### EXERCISE DIRECTIONS
Set down only what runs from the line containing "pinky tip: (469, 149)" through the last line of the data, exactly as it reads.
──────
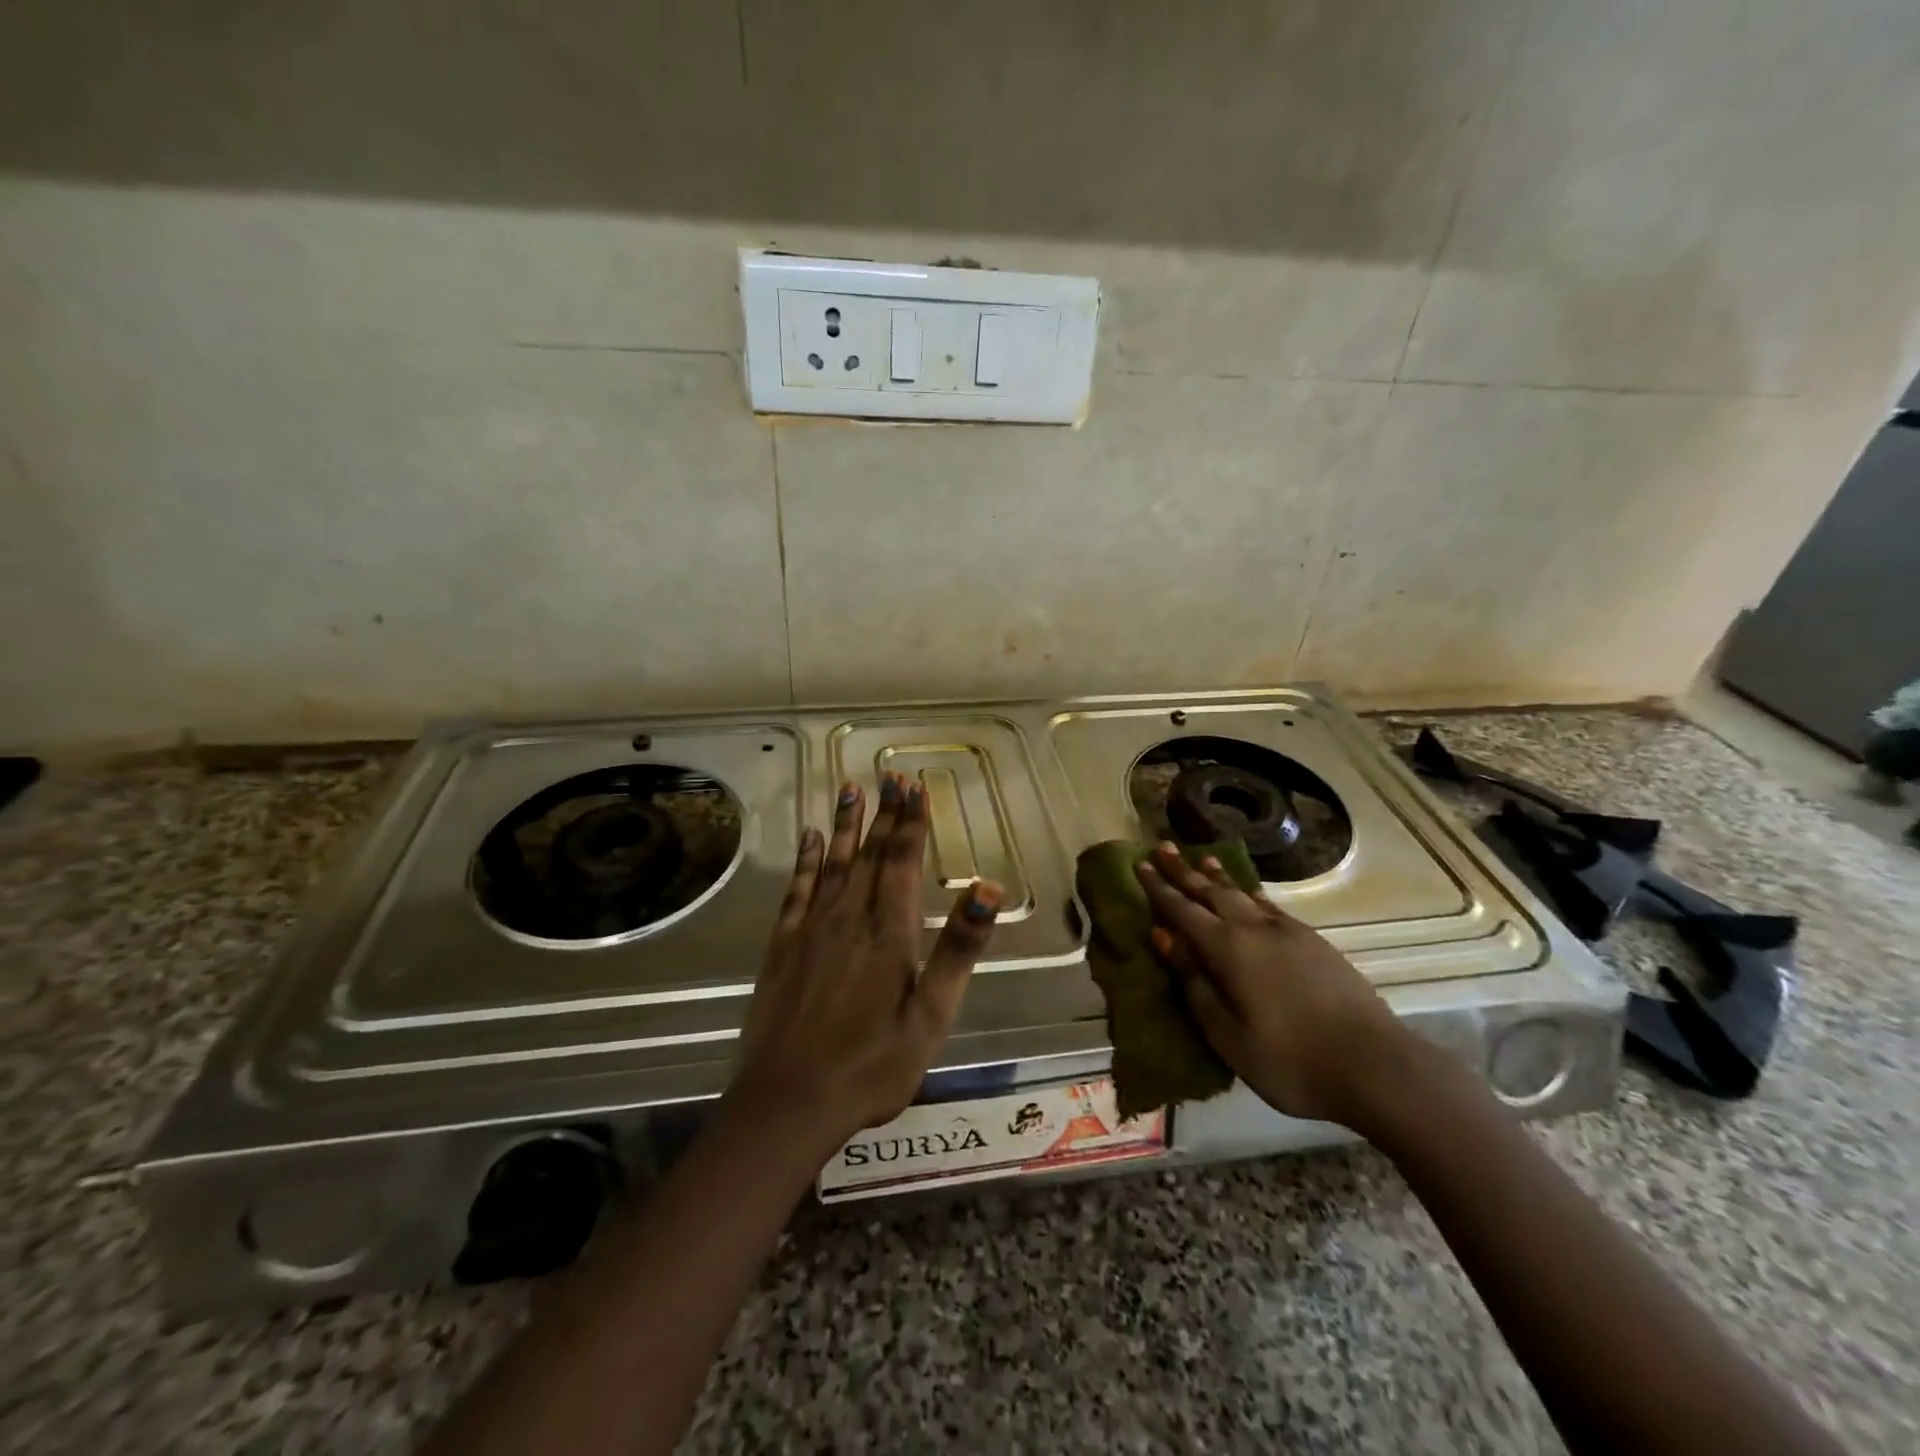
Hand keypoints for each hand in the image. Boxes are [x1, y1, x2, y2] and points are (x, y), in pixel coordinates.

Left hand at [729, 772, 1002, 1148]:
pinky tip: (811, 839)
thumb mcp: (932, 1015)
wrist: (788, 1102)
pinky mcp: (782, 947)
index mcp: (889, 932)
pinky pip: (797, 890)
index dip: (911, 822)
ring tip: (850, 788)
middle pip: (870, 854)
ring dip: (845, 825)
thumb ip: (959, 948)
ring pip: (833, 863)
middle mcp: (849, 918)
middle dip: (883, 814)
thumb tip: (988, 887)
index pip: (903, 861)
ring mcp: (811, 930)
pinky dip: (806, 861)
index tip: (914, 785)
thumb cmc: (872, 1064)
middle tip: (889, 776)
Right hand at [1135, 843, 1415, 1127]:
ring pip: (1243, 893)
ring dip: (1218, 876)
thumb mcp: (1227, 1034)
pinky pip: (1270, 905)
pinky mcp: (1314, 942)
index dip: (1159, 888)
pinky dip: (1251, 892)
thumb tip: (1163, 937)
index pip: (1183, 910)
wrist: (1376, 1066)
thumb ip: (1194, 983)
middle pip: (1211, 892)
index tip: (1138, 865)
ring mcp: (1288, 932)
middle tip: (1162, 848)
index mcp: (1228, 950)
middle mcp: (1254, 929)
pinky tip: (1249, 894)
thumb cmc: (1290, 1060)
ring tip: (1201, 858)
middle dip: (1184, 871)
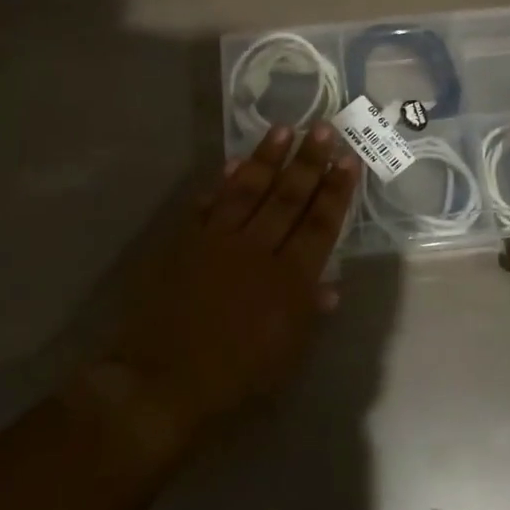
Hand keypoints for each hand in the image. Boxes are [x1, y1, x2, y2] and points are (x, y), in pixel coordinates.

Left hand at [97, 123, 358, 442]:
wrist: (161, 381)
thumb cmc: (234, 379)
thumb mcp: (285, 356)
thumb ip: (308, 314)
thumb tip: (331, 286)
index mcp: (289, 280)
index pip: (319, 225)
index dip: (336, 191)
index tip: (348, 160)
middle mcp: (257, 250)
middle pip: (288, 197)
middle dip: (309, 161)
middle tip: (324, 128)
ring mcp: (218, 241)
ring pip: (248, 190)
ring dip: (267, 158)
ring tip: (284, 129)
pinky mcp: (186, 242)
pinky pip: (208, 205)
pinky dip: (220, 184)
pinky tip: (231, 164)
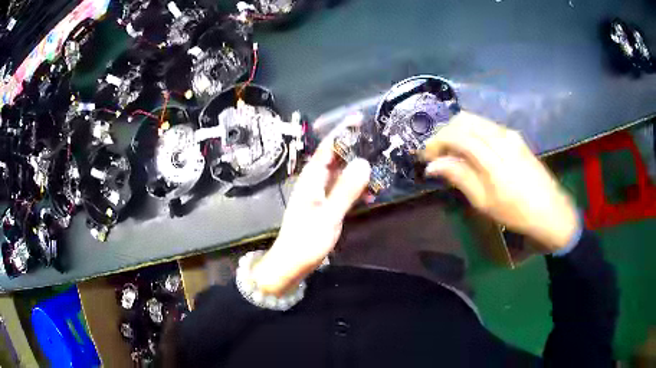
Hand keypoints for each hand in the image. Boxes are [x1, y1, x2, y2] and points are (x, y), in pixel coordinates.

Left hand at [252, 116, 370, 295]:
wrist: (291, 263)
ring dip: (357, 170)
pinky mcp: (323, 206)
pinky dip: (355, 189)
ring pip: (340, 174)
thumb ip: (346, 189)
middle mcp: (314, 182)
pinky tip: (369, 195)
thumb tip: (364, 162)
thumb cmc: (306, 240)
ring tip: (378, 169)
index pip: (327, 148)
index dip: (342, 132)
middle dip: (354, 148)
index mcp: (311, 179)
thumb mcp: (329, 215)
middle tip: (376, 142)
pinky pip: (341, 190)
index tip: (358, 119)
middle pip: (335, 158)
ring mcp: (318, 195)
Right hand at [421, 111, 577, 252]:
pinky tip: (469, 149)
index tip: (425, 156)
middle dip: (445, 132)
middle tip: (436, 153)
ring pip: (475, 120)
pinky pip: (486, 125)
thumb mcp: (485, 201)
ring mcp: (509, 134)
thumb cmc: (516, 212)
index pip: (458, 136)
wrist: (550, 209)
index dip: (437, 142)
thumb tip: (433, 166)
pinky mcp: (515, 136)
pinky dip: (471, 132)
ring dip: (457, 131)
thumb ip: (459, 177)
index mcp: (494, 158)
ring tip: (450, 152)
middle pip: (464, 120)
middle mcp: (501, 137)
──────
### SOLUTION TO THE PROBLEM
pinky tip: (469, 149)
index tip: (425, 156)
middle dip: (445, 132)
middle tip: (436, 153)
ring pip: (475, 120)
pinky pip: (486, 125)
thumb mcp: (485, 201)
ring mcp: (509, 134)
thumb cmc: (516, 212)
index pip: (458, 136)
wrist: (550, 209)
index dip: (437, 142)
thumb tip: (433, 166)
pinky mcp: (515, 136)
pinky dip: (471, 132)
ring dip: (457, 131)
thumb ip: (459, 177)
index mcp: (494, 158)
ring tip: (450, 152)
middle pip: (464, 120)
middle mcp: (501, 137)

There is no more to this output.